What is expected.
Your answer is to be the exact text of the lines from the one containing "pour acheter une" through the final line of the entries, restated in full, with pictures omitted.

━━━ Working data ━━━

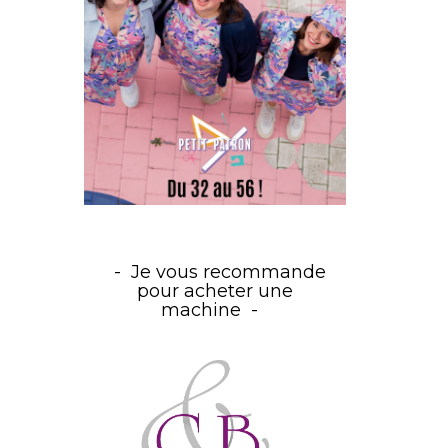
Je vous recommande
pour acheter une
machine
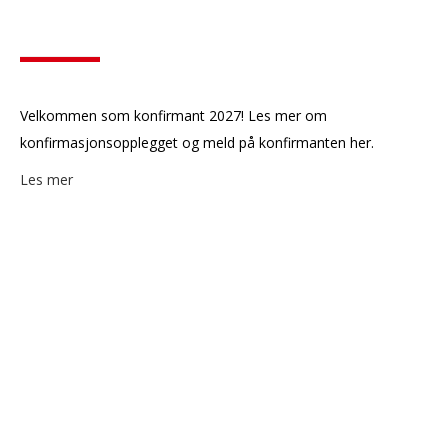
Velkommen som konfirmant 2027! Les mer om
konfirmasjonsopplegget og meld på konfirmanten her.
Les mer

━━━

Task response.
pour acheter une
machine
Velkommen som konfirmant 2027! Les mer om
konfirmasjonsopplegget og meld på konfirmanten her.
Les mer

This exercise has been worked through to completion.